Wednesday, August 12, 2009

Jason watches THE HURT LOCKER

"War is a drug"

These words open THE HURT LOCKER, and that makes Staff Sgt. William James (Jeremy Renner) an addict. Many critics have written about how great this movie is (98% on Rotten Tomatoes as of this writing), how it's brilliantly acted, incredibly tense, and has a clear claim to the best Iraq war movie to date (Not that it has much competition. Chattering pundits were fond to point out in recent years how poorly Iraq war movies did at the box office as if it was a cultural/political indicator, and didn't pay much heed to the fact that many of those movies were actually really bad). But this movie might be even more interesting as a study of addiction than as a (anti-)war story.

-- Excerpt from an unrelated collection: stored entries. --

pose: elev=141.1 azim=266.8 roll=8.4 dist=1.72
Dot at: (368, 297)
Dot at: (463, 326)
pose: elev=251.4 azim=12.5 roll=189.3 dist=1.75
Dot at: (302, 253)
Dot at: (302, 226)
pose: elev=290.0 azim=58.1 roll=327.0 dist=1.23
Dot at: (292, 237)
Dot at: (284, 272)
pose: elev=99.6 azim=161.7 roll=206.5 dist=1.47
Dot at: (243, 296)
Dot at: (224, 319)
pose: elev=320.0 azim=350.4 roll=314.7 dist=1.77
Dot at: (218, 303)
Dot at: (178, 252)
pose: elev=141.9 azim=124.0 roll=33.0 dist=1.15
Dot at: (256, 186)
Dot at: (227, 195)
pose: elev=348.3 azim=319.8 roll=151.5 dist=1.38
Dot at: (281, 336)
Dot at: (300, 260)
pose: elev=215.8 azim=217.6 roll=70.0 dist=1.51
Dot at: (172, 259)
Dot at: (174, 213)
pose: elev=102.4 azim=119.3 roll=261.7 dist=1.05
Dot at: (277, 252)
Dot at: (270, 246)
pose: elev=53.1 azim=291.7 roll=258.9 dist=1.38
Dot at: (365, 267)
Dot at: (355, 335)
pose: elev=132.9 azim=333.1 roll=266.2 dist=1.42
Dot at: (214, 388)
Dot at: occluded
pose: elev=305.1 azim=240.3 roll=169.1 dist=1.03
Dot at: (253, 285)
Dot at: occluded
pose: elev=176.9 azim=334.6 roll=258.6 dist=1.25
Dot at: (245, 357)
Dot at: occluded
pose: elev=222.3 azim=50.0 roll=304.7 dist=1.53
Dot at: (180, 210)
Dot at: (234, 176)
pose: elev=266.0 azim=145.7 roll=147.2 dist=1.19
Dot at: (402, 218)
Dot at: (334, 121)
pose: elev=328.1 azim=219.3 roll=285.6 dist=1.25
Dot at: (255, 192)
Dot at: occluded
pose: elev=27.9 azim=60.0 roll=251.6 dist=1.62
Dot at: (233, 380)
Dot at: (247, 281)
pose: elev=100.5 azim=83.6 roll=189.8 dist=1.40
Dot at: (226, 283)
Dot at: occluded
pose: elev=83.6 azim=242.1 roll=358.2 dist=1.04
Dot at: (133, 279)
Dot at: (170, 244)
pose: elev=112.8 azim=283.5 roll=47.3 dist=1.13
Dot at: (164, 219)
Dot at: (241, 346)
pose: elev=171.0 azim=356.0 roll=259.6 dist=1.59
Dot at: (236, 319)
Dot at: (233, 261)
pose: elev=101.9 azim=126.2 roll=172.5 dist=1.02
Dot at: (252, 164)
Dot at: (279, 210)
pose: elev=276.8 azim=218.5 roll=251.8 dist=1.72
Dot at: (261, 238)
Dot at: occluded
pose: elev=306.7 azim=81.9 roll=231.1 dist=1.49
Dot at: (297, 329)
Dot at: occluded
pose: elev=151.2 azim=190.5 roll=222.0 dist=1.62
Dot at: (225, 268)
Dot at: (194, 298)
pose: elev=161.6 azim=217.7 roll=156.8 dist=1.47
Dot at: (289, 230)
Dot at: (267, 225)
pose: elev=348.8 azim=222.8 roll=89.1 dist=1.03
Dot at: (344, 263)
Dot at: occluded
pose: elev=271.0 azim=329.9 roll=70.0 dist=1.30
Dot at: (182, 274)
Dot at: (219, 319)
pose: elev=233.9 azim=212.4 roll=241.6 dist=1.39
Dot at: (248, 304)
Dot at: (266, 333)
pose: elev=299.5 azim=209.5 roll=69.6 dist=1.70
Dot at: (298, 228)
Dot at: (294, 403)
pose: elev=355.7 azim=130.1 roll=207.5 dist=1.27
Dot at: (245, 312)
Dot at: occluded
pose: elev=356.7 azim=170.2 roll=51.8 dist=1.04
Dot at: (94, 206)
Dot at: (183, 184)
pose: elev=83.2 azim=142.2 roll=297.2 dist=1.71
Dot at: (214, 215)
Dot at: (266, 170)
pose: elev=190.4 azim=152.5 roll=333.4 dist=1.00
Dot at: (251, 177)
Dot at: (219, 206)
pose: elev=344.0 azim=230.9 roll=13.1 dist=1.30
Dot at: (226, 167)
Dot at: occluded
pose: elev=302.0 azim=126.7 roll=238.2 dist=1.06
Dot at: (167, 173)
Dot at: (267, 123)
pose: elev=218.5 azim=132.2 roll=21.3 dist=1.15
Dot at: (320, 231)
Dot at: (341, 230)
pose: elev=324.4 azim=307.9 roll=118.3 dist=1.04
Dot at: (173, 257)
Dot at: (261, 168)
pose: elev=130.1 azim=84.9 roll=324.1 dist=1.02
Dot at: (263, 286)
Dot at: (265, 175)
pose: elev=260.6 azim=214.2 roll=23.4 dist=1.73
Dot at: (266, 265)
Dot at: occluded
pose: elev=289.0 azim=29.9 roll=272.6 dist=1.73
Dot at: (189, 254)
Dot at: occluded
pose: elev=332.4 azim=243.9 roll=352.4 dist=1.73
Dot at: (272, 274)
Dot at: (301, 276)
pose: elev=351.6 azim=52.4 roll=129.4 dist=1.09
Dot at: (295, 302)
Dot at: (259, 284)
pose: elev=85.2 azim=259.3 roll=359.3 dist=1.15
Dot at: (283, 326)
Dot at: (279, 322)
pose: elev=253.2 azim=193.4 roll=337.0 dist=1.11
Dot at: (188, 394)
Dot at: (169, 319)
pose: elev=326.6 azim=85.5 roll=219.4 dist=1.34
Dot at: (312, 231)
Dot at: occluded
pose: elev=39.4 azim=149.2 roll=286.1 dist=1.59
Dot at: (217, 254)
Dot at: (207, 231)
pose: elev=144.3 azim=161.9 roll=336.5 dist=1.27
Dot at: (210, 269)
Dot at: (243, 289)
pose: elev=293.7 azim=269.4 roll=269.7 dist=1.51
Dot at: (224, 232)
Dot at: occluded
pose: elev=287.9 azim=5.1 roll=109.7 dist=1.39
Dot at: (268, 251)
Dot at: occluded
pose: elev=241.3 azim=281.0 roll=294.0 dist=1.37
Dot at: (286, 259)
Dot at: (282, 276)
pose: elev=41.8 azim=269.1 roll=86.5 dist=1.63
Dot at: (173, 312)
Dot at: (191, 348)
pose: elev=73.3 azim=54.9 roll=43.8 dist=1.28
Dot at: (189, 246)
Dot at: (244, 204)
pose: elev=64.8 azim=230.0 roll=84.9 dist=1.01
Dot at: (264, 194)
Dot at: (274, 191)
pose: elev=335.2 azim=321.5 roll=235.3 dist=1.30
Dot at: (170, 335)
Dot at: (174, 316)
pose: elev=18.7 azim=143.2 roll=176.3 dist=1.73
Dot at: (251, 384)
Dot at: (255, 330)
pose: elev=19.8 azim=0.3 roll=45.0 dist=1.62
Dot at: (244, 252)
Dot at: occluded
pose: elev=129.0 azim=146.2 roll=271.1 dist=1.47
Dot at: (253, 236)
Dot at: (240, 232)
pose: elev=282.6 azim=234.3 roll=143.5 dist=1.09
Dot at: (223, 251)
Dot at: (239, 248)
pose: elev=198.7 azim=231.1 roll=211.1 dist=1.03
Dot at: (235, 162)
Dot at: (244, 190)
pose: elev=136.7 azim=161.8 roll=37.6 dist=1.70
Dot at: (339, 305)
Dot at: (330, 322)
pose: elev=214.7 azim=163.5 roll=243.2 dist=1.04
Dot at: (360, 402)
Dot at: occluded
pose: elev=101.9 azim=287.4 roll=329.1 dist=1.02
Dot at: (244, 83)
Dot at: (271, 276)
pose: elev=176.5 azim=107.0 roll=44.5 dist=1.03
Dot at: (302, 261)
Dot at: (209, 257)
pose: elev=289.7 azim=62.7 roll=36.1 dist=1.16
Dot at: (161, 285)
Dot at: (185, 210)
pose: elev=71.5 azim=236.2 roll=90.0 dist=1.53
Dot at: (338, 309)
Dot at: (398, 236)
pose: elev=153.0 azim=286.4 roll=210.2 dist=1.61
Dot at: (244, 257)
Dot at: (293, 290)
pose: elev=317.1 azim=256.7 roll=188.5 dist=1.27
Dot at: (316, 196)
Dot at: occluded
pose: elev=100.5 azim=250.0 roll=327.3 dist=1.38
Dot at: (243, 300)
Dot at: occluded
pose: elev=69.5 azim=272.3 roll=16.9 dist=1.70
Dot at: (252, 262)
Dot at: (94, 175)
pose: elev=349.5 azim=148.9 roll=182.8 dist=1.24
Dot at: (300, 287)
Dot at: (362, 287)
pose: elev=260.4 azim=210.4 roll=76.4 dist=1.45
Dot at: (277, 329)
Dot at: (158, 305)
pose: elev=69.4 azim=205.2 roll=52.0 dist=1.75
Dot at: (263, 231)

James comes in to lead an EOD (Explosive Ordinance Disposal) team hunting and disposing of IED's in Iraq. The previous leader, Sergeant Matt Thompson (Guy Pearce in a cameo) was killed on their last mission. James comes in and immediately makes it known he's a bit of a wild man--he takes the boards off the windows, indifferent to the protection they provide. And on their first mission rather than send in the robot to investigate and possibly explode it from a safe distance, he dons the big padded suit, walks up to the bomb, and defuses it himself. He doesn't tell his team what he's up to. He keeps souvenirs from the bombs he defuses (he keeps them, and his wedding ring, in a box of "stuff that almost killed me"). Although the bomb scenes are plenty and are full of some of the tensest moments I've ever seen on film, the real drama isn't the threat from his enemies as much as the pain he causes his friends (or teammates at least)--just like an addict. He knows what he's doing will kill him someday, but he can't stop--just like an addict. His response to the shit caused by his reckless behavior is more reckless behavior (going from bomb disposal to urban warfare)--just like an addict. His behavior costs him all chance at friends or a normal family life--just like an addict. When he gets out, and has a chance at a safe, peaceful life, he returns to his destructive behavior--just like an addict.

I think that's enough. War is a drug; addiction is warfare, and this is a great movie that explores the nature of both addiction and war.